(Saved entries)
'''

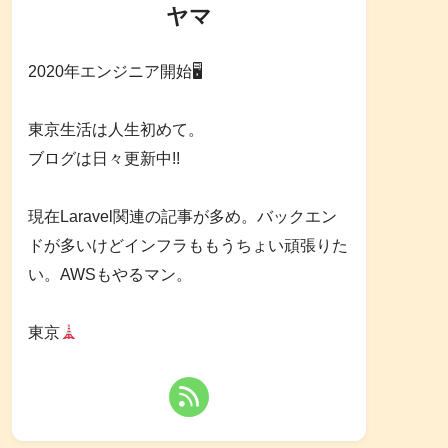
ヤマ
2020年エンジニア開始🖥
東京生活は人生初めて。
ブログは日々更新中!!
現在Laravel関連の記事が多め。バックエン
ドが多いけどインフラももうちょい頑張りた
い。AWSもやるマン。
東京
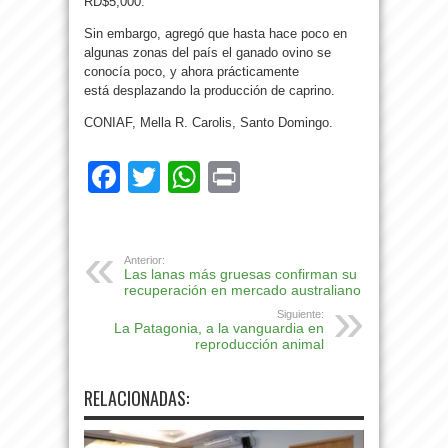
RD$5,000.
Sin embargo, agregó que hasta hace poco en
algunas zonas del país el ganado ovino se
conocía poco, y ahora prácticamente
está desplazando la producción de caprino.
CONIAF, Mella R. Carolis, Santo Domingo.
Facebook
Twitter
WhatsApp
Print
Anterior:
Las lanas más gruesas confirman su
recuperación en mercado australiano
Siguiente:
La Patagonia, a la vanguardia en
reproducción animal
RELACIONADAS:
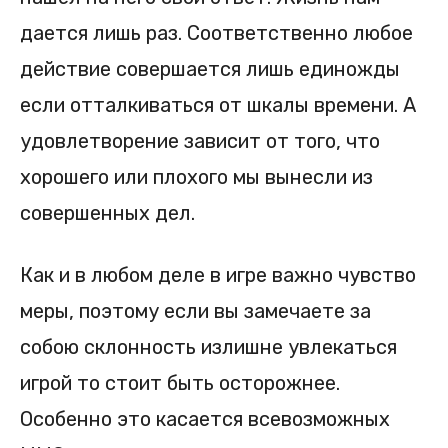
дается лишь раз. Соответственно любое
действие совершается лишь единожды
если отталкиваться от шкалы времени. А
удовлетворение зависит от того, что
хорошего или плохого мы вынесли из
совершенных дел.
Как и в любом деле в игре важно чувство
меры, поэтому если вы замечаете за
собою склонность излишне увлекаться
игрой то стоит быть осторожнее.
Особенно это касается всевозможных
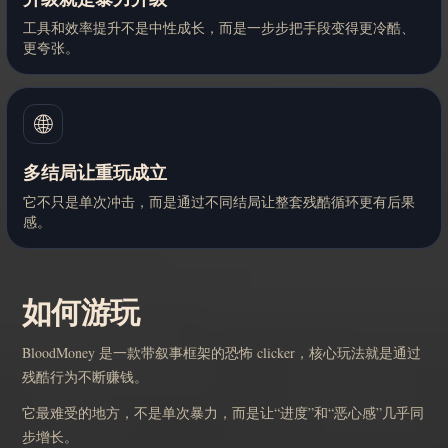
工具和效率提升不是中性成长，而是一步步把手段变得更冷酷、
更夸张。
🌐
多结局让重玩成立
它不只是单次冲击，而是通过不同结局让整套残酷循环更有后果
感。
如何游玩
BloodMoney 是一款带叙事框架的恐怖 clicker，核心玩法就是通过
残酷行为不断赚钱。
它最难受的地方，不是单次暴力，而是让“进度”和“恶心感”几乎同
步增长。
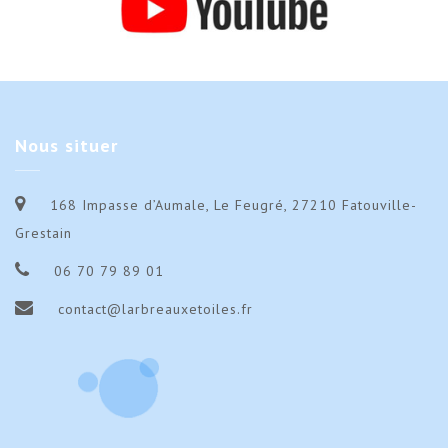
Nous
situer
168 Impasse d’Aumale, Le Feugré, 27210 Fatouville-
Grestain
06 70 79 89 01
contact@larbreauxetoiles.fr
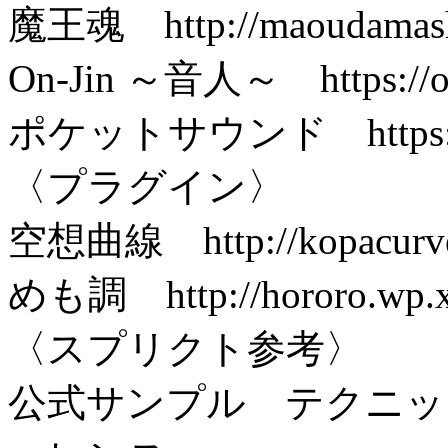
魔王魂 http://maoudamashi
On-Jin ～音人～ https://on
ポケットサウンド https://poc
〈プラグイン〉
空想曲線 http://kopacurve.
めも調 http://hororo.wp.x
〈スプリクト参考〉
公式サンプル テクニッ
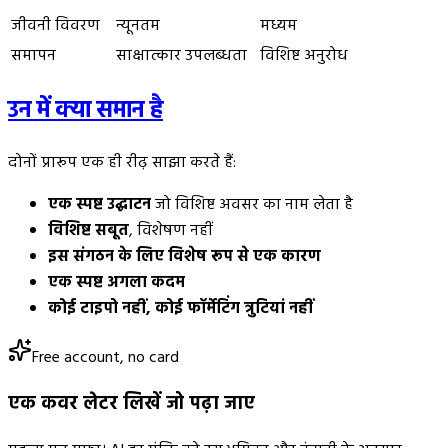
जीवनी विवरण
न्यूनतम
मध्यम
समापन
साक्षात्कार उपलब्धता
विशिष्ट अनुरोध
उन में क्या समान है
दोनों प्रारूप एक ही रीढ़ साझा करते हैं:
एक स्पष्ट उद्घाटन
जो विशिष्ट अवसर का नाम लेता है
विशिष्ट सबूत
, विशेषण नहीं
इस संगठन के लिए विशेष रूप से एक कारण
एक स्पष्ट अगला कदम
कोई टाइपो नहीं, कोई फॉर्मेटिंग त्रुटियां नहीं
Free account, no card
एक कवर लेटर लिखें जो पढ़ा जाए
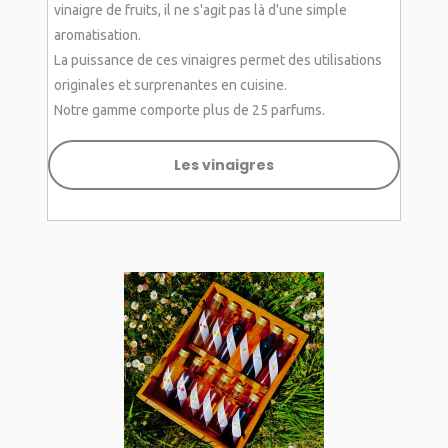
vinaigre de fruits, il ne s'agit pas là d'une simple
aromatisation.
La puissance de ces vinaigres permet des utilisations
originales et surprenantes en cuisine.
Notre gamme comporte plus de 25 parfums.
Les vinaigres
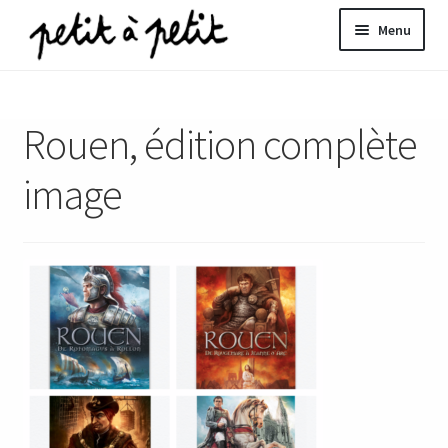
Aller
Aller
Menu
à
au
la
contenu
ir
navigation
Rouen, édition complète
u
nt
image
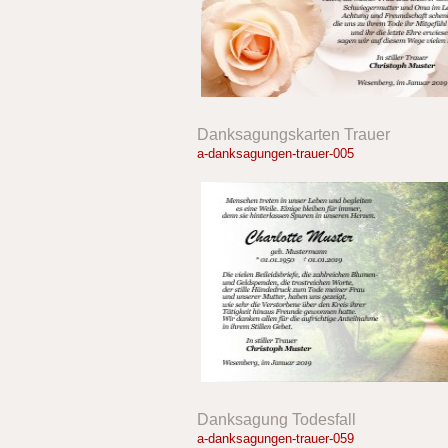
Danksagungskarten Trauer
a-danksagungen-trauer-005
Danksagung Todesfall
a-danksagungen-trauer-059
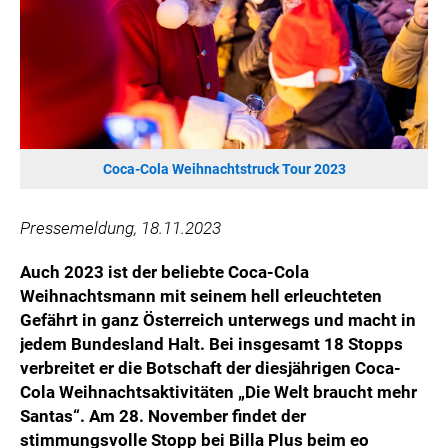
HANNERSBERG
WILHELM-EXNER-MEDAILLEN STIFTUNG
ADMIRAL SPORTWETTEN
EWP RECYCLING PFAND ÖSTERREICH
ANNEMARIE CHARITY
IMPERIAL MARKETS
Coca-Cola Weihnachtstruck Tour 2023
TRÄGERVEREIN EINWEGPFAND
SPECIAL OLYMPICS ÖSTERREICH
Pressemeldung, 18.11.2023
MEDIA
Auch 2023 ist der beliebte Coca-Cola
Weihnachtsmann mit seinem hell erleuchteten
LOGOS
Gefährt in ganz Österreich unterwegs und macht in
COCA COLA
jedem Bundesland Halt. Bei insgesamt 18 Stopps
verbreitet er die Botschaft der diesjährigen Coca-
PRESSEKONTAKT
Cola Weihnachtsaktivitäten „Die Welt braucht mehr
Santas“. Am 28. November findet der
stimmungsvolle Stopp bei Billa Plus beim eo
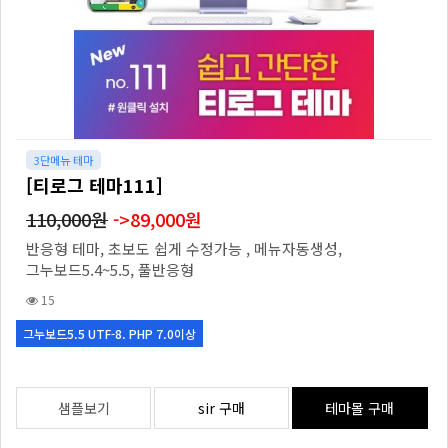
3단메뉴 테마
[티로그 테마111]
110,000원
->89,000원
반응형 테마, 초보도 쉽게 수정가능 , 메뉴자동생성,
그누보드5.4~5.5, 풀반응형
15
그누보드5.5 UTF-8. PHP 7.0이상
샘플보기
sir 구매
테마몰 구매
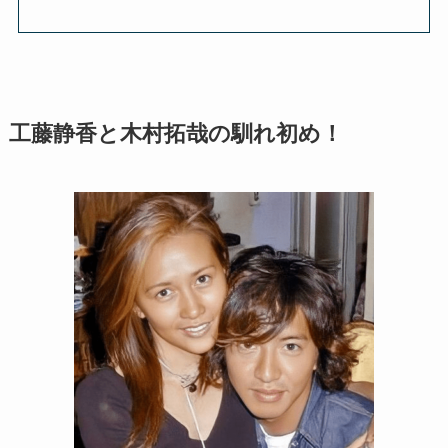
工藤静香と木村拓哉の馴れ初め！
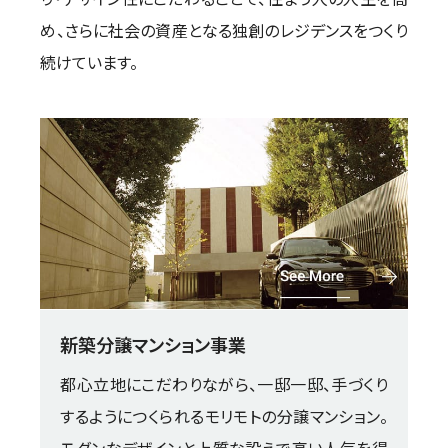
り・デザイン性にこだわることで、住まう人の人生を高
め、さらに社会の資産となる独創のレジデンスをつくり
続けています。
新築分譲マンション事業
都心立地にこだわりながら、一邸一邸、手づくり
するようにつくられるモリモトの分譲マンション。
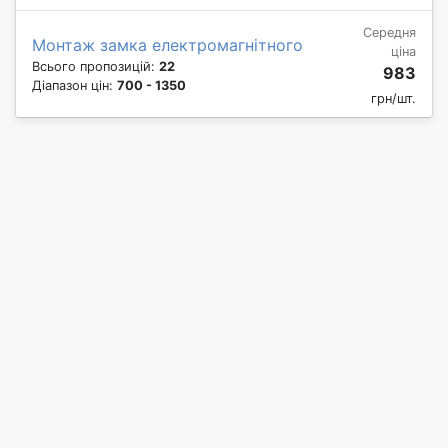
Середня
Монтаж замка електромагнітного
ціна
Всього пропозицій:
22
983
Діапазон цін:
700 - 1350
грн/шт.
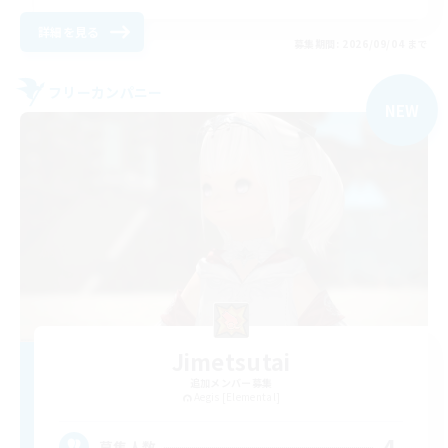
詳細を見る
募集期間: 2026/09/04 まで
フリーカンパニー
NEW
Jimetsutai
追加メンバー募集
Aegis [Elemental]
4
募集人数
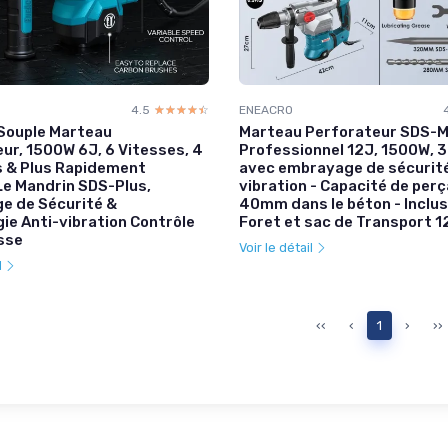
4.5
☆☆☆☆☆
★★★★★
ENEACRO
Souple Marteau
Marteau Perforateur SDS-
ur, 1500W 6J, 6 Vitesses, 4
Professionnel 12J, 1500W, 3
s & Plus Rapidement
avec embrayage de sécurité
e Mandrin SDS-Plus,
vibration - Capacité de per
e de Sécurité &
40mm dans le béton - Inclus
ie Anti-vibration Contrôle
Foret et sac de Transport 1
esse
Voir le détail
l
‹‹
‹
1
›
››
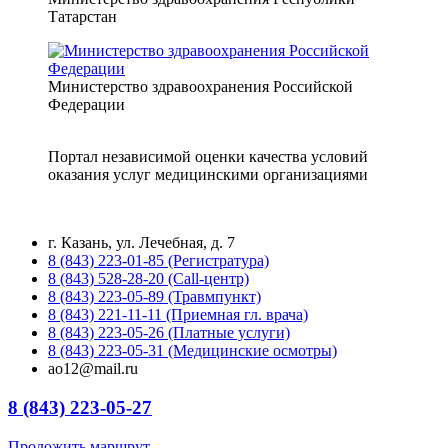
Татарстан
Министерство здравоохранения Российской
Федерации
Портал независимой оценки качества условий
оказания услуг медицинскими организациями
г. Казань, ул. Лечебная, д. 7
8 (843) 223-01-85 (Регистратура)
8 (843) 528-28-20 (Call-центр)
8 (843) 223-05-89 (Травмпункт)
8 (843) 221-11-11 (Приемная гл. врача)
8 (843) 223-05-26 (Платные услуги)
8 (843) 223-05-31 (Медицинские осмотры)
ao12@mail.ru
8 (843) 223-05-27
Проложить маршрут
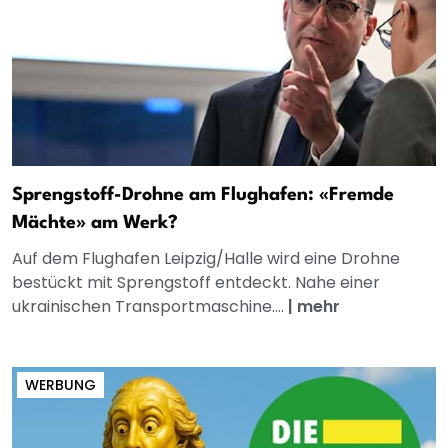
Sprengstoff-Drohne am Flughafen: «Fremde
Mächte» am Werk?
Auf dem Flughafen Leipzig/Halle wird eine Drohne
bestückt mit Sprengstoff entdeckt. Nahe einer
ukrainischen Transportmaschine....
|
mehr
WERBUNG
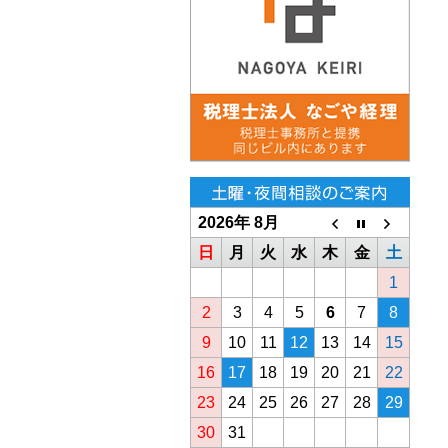
2026年 8月
日
月
火
水
木
金
土
1
2
3
4
5
6
7
8
9
10
11
12
13
14
15
16
17
18
19
20
21
22
23
24
25
26
27
28
29
30
31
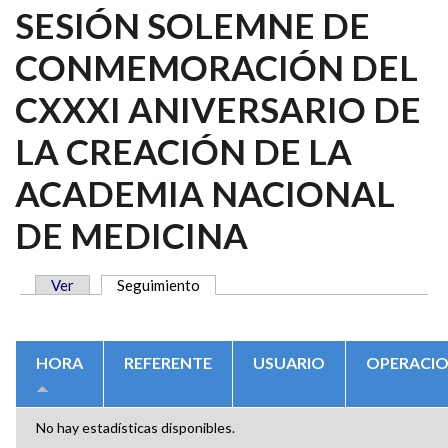
SESIÓN SOLEMNE DE
CONMEMORACIÓN DEL
CXXXI ANIVERSARIO DE
LA CREACIÓN DE LA
ACADEMIA NACIONAL
DE MEDICINA
Ver
Seguimiento
(solapa activa)
SOLAPAS PRINCIPALES
HORA
REFERENTE
USUARIO
OPERACI
No hay estadísticas disponibles.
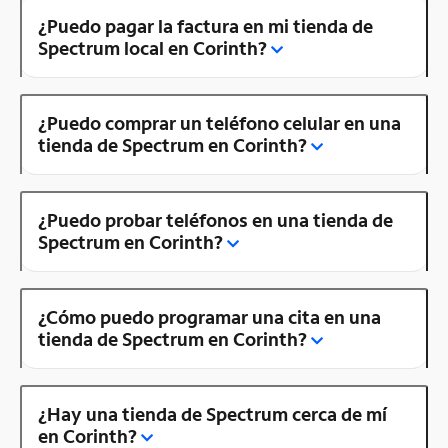
¿Puedo pagar la factura en mi tienda de
Spectrum local en Corinth?
¿Puedo comprar un teléfono celular en una
tienda de Spectrum en Corinth?
¿Puedo probar teléfonos en una tienda de
Spectrum en Corinth?
¿Cómo puedo programar una cita en una
tienda de Spectrum en Corinth?
¿Hay una tienda de Spectrum cerca de mí
en Corinth?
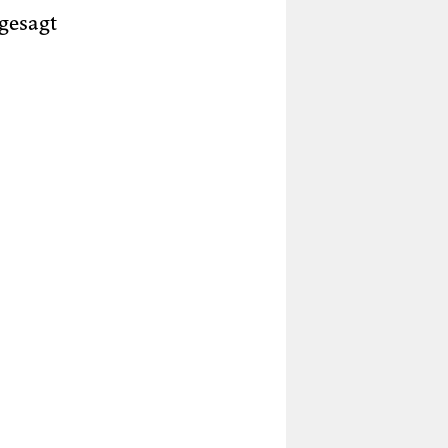
gesagt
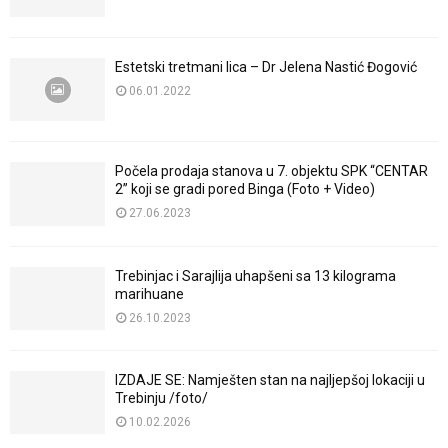
Estetski tretmani lica – Dr Jelena Nastić Đogović
06.01.2022
Počela prodaja stanova u 7. objektu SPK “CENTAR
2” koji se gradi pored Binga (Foto + Video)
27.06.2023
Trebinjac i Sarajlija uhapšeni sa 13 kilograma
marihuane
26.10.2023
IZDAJE SE: Namješten stan na najljepšoj lokaciji u
Trebinju /foto/
10.02.2026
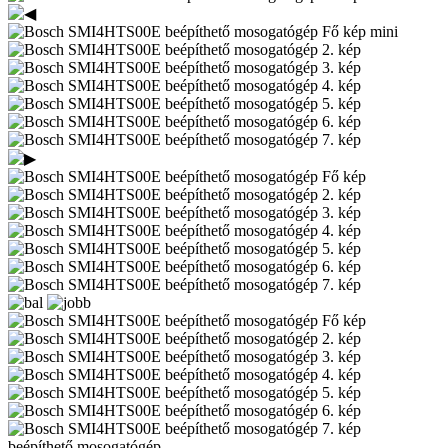
beépíthető mosogatógép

'''

## [TASK OBJECTIVE]
All lines of the data that hold "Marteau" need to be copied.

## [RESULT]
Souple Marteau
Marteau Perforateur SDS-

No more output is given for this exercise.